The recipe is from one of my many library books on feeding babies. There’s two categories of books. Half are about how to introduce solids, while the other half are mainly made up of recipes.
There is plenty in Annabel Karmel‘s Top 100 Meals in Minutes that I want to make. Most of it looks pretty good. Even Tony found himself flicking through it this evening. He thought the oriental cod balls with plum dipping sauce looked good enough for adults. (Toddler section, not infant.)
I like the look of the chicken though, which is age appropriate for the Little Mister, as Annabel tells me it’s suitable from six months. Here it is:
Melt a knob of butter in a saucepan. Add 100g of onion and saute for 5 mins. Add 100g of squash and 100g chicken breast and fry for 1-2 mins. Sprinkle over 1tbsp of flour then blend in 100ml of milk. Bring to boil, stirring until slightly thickened. Add 1/8 tsp lemon zest and 1tsp lemon juice, cover, and simmer for 10 mins. Puree, then stir in 1tbsp grated parmesan and 1/8tsp tarragon.
But, despite our week break, Milin is still refusing to let me put a spoon in his mouth. I’m still trying every morning. We sit down together and “eat” breakfast.

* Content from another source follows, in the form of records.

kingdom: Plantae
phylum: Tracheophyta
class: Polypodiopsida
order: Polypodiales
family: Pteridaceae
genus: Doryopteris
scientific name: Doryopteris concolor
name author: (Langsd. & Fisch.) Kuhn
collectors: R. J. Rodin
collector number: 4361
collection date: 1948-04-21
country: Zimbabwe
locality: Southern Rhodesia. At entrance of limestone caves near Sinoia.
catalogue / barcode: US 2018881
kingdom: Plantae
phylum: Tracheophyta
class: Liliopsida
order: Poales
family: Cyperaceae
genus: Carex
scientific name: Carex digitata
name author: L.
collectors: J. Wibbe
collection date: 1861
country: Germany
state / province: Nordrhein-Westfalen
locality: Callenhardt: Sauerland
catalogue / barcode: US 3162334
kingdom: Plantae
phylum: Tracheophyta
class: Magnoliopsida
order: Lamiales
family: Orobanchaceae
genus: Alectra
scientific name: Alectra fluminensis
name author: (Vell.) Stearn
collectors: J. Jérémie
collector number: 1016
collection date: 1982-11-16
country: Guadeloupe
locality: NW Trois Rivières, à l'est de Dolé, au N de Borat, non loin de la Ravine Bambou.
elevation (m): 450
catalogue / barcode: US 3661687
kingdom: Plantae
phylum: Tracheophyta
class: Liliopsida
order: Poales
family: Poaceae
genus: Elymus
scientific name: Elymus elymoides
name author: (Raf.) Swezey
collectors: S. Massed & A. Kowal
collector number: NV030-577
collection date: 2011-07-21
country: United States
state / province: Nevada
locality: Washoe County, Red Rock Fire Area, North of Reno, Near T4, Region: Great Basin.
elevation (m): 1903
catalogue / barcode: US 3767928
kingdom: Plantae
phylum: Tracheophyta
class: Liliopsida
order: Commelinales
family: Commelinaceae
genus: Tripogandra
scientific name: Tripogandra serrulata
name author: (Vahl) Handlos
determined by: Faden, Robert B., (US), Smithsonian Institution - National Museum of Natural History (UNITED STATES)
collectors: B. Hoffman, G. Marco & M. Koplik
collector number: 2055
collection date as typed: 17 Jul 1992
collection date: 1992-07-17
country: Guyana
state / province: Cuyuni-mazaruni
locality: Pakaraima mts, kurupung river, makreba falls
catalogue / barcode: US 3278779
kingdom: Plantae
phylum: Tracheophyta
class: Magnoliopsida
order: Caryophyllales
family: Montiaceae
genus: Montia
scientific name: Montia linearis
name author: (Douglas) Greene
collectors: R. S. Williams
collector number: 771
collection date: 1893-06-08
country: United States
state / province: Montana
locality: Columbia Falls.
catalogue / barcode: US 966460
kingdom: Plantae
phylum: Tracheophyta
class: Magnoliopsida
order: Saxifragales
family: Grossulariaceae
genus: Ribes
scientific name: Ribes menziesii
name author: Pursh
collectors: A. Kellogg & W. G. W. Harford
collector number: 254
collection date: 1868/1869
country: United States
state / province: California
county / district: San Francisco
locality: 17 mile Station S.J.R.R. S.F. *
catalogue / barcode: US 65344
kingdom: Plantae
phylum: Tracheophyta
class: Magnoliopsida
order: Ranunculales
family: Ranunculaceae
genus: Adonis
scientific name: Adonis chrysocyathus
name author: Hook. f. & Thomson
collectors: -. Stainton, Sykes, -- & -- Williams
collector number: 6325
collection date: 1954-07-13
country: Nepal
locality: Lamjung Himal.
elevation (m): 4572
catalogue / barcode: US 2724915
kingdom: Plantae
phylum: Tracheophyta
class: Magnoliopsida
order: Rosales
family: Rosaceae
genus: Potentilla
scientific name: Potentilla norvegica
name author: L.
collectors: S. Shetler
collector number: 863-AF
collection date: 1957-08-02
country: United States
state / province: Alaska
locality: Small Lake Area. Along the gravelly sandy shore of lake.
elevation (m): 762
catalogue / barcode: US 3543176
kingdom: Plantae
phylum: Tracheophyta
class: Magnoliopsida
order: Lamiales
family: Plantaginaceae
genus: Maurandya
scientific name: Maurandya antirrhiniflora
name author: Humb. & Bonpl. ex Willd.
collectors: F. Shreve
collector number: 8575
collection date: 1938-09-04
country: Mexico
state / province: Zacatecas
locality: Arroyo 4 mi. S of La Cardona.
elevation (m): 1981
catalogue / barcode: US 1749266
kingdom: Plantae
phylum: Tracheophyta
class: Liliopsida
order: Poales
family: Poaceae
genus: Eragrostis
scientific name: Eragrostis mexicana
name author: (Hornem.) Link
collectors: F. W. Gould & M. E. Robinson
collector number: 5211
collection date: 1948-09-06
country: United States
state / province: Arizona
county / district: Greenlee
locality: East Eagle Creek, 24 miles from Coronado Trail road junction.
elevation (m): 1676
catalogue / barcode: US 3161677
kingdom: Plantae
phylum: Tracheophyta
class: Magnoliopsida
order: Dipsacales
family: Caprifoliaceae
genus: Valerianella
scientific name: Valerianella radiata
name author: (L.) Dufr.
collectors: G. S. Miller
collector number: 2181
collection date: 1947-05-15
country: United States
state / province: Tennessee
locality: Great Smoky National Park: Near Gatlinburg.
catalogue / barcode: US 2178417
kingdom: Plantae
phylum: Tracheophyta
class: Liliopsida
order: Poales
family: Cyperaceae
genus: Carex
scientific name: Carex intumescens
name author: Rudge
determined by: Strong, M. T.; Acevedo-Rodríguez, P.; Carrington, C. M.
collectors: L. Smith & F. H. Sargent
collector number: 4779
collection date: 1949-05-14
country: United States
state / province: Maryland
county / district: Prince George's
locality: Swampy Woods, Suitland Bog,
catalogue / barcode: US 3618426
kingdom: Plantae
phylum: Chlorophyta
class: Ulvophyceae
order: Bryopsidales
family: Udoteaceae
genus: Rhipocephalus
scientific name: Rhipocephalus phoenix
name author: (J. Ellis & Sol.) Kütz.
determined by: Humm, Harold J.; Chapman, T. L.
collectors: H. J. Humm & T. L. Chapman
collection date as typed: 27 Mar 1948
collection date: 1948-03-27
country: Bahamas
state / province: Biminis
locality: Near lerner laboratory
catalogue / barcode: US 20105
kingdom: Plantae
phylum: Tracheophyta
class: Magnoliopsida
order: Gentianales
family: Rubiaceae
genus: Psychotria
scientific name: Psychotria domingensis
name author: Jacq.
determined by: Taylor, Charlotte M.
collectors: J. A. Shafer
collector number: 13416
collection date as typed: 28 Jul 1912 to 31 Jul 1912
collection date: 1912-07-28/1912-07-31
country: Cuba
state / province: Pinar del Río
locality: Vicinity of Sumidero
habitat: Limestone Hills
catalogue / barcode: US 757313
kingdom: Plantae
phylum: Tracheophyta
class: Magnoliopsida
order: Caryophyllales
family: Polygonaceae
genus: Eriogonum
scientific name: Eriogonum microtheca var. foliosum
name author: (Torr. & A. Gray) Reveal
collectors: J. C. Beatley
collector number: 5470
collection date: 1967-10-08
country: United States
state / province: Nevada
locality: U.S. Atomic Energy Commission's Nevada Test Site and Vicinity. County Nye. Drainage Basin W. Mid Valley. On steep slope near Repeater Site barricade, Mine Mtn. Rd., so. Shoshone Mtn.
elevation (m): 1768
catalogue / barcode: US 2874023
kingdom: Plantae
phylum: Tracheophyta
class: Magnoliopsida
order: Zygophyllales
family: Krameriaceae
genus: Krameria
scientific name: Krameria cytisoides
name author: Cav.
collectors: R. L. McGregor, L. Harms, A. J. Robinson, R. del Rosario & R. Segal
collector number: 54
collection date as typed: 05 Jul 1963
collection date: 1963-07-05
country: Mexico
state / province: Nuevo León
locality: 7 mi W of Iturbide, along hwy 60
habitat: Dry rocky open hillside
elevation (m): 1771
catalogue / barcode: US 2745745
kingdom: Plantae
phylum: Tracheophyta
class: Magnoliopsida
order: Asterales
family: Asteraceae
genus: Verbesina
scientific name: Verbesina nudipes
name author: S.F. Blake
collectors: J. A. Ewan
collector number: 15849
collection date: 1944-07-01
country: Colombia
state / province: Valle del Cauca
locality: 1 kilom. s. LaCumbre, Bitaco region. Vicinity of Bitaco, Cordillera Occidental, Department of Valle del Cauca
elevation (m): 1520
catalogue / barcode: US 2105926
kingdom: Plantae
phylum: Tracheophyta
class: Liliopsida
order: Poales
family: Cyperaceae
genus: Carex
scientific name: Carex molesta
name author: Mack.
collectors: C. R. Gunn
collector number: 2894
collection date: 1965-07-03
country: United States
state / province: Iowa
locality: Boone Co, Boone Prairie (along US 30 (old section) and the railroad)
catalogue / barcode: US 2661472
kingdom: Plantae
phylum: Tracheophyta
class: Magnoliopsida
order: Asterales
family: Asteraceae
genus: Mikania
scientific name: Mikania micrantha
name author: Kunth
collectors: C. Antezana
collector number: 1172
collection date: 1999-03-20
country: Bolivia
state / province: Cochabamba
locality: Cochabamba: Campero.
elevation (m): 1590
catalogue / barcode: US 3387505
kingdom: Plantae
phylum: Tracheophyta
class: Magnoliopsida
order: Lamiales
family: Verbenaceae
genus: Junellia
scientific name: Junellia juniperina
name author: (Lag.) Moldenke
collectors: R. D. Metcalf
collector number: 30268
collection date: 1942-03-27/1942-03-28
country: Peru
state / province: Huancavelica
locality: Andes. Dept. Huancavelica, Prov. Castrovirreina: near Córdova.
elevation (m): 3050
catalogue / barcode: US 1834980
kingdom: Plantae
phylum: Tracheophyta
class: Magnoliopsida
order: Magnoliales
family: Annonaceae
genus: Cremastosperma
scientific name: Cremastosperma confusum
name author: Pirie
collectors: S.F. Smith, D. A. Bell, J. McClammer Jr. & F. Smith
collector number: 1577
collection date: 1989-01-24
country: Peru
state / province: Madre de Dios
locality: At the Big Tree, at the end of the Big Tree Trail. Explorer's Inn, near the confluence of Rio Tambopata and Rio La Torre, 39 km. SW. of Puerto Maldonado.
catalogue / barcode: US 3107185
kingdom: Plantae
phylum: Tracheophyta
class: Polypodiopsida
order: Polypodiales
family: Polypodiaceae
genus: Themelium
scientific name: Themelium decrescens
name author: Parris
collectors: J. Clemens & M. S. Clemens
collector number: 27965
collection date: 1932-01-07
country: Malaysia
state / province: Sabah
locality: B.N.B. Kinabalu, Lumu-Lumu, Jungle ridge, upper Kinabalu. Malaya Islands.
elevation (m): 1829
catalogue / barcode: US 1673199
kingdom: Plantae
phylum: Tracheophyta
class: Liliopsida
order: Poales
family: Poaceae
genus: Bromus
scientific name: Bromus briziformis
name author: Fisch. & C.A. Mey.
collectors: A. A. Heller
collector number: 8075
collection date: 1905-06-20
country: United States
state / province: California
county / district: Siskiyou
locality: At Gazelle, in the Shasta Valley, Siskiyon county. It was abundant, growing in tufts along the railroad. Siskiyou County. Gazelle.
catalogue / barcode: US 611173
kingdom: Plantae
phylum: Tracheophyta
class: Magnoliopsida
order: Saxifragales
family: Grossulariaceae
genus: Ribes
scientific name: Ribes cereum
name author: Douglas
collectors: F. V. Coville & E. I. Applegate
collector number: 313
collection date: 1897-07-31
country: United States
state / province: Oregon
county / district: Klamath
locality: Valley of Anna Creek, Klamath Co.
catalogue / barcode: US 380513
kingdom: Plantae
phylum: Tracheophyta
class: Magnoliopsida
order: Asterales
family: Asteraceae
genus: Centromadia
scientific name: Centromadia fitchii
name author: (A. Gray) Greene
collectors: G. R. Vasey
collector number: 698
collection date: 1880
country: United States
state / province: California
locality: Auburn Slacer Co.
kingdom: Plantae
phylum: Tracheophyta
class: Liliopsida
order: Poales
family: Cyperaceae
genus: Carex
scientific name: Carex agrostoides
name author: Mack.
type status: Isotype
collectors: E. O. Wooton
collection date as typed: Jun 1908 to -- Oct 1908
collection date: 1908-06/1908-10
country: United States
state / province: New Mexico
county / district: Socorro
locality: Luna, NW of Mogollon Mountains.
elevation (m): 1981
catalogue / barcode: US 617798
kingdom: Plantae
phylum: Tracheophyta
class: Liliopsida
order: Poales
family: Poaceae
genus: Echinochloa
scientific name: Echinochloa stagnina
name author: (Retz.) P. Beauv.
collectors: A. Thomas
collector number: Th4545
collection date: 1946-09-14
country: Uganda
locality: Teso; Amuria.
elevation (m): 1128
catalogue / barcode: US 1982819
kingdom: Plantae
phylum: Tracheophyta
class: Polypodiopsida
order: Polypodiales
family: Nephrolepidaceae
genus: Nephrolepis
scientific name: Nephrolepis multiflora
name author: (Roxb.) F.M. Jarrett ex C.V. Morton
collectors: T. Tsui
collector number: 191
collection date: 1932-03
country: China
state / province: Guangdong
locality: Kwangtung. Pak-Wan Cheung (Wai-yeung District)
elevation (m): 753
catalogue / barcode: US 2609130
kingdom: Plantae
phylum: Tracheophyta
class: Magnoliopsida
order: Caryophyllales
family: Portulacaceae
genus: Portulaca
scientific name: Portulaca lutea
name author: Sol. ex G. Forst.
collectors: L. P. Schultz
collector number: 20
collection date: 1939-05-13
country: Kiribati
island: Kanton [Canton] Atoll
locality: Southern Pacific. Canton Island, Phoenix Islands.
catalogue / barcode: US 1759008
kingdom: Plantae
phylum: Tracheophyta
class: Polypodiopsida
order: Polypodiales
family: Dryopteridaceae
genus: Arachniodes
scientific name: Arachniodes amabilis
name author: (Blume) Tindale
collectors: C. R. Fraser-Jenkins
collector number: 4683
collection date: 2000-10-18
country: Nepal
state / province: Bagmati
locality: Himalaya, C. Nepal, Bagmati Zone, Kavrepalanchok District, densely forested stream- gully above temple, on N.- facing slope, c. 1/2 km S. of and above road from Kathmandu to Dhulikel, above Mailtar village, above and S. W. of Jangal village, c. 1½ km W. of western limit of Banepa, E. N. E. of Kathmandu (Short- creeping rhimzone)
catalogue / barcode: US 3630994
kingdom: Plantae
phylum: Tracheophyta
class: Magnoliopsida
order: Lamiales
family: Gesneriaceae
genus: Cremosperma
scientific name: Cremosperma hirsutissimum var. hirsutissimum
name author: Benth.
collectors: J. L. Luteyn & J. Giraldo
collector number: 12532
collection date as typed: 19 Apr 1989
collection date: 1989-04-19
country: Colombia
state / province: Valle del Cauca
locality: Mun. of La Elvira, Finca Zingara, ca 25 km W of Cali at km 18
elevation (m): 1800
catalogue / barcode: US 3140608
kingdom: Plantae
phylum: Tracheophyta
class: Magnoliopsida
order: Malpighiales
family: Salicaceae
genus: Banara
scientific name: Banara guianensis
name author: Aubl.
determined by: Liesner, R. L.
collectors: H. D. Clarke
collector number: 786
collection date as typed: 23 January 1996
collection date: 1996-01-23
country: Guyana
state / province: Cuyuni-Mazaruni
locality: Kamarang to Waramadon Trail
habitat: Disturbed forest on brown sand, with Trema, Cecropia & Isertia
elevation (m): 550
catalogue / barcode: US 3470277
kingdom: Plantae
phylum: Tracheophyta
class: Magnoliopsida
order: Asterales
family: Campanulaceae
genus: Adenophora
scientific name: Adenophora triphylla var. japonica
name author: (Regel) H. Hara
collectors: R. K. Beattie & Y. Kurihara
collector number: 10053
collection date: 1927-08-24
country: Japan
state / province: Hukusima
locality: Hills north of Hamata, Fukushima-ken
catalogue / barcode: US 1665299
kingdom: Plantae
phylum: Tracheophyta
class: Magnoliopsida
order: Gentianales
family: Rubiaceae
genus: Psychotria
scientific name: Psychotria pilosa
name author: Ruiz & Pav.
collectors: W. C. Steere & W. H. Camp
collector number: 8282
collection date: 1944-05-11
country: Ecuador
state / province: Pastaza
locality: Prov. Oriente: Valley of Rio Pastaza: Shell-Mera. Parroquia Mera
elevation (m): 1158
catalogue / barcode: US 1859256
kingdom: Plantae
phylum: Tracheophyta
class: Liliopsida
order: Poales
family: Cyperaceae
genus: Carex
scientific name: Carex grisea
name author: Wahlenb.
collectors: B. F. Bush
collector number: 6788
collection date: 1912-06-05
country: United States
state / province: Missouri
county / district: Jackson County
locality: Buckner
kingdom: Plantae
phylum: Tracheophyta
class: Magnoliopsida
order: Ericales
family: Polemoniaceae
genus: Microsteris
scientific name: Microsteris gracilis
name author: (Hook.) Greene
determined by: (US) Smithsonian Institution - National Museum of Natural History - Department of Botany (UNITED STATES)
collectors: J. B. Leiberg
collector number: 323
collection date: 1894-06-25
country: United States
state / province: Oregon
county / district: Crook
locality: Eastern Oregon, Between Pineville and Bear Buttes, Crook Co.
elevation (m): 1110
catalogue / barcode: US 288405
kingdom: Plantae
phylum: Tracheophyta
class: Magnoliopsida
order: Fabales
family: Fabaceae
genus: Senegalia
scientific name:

Sometimes, it doesn’t end in tears. Everytime, it involves me playing no end of games and Milin pursing his lips and turning his head away as soon as the spoon gets near him. Occasionally, I manage to sneak a little in when I catch him off guard. Tony’s better at this than me.
I know, that eventually, he’ll have to eat. And, just like we did with formula, we have to persevere and we’ll get there. But in the meantime, it’s making me weary.
It’s not just that I want to fill Milin’s freezer shelf with yet more fancy concoctions he’ll reject. (I have missed trying out new recipes though.) It’s not, either, that I’m particularly worried about him not getting the goodness he needs. (Because the books seem to say that until they’re one they are getting what they need from milk anyway.) But, it is that I want him to enjoy food. I don’t want us to have a wrestling match over the spoon each day, or a game that ends in us both being frustrated and at least one of us in tears. I want the Little Mister, who really is just a very little one, to want what’s on the spoon. And to enjoy it.
I’m quietly impressed with how long Milin has kept up this food refusal thing for. I get it now though. He’s strong willed and not going to do anything unless he chooses to do it himself. Which is hard, when I’m doing everything I can to try and get him to do something he simply doesn’t want to do. I just hope he decides he feels like eating some real food soon.
Other than rusks, that is. He loves, loves loves, rusks. Even more than he loves his toys. Maybe.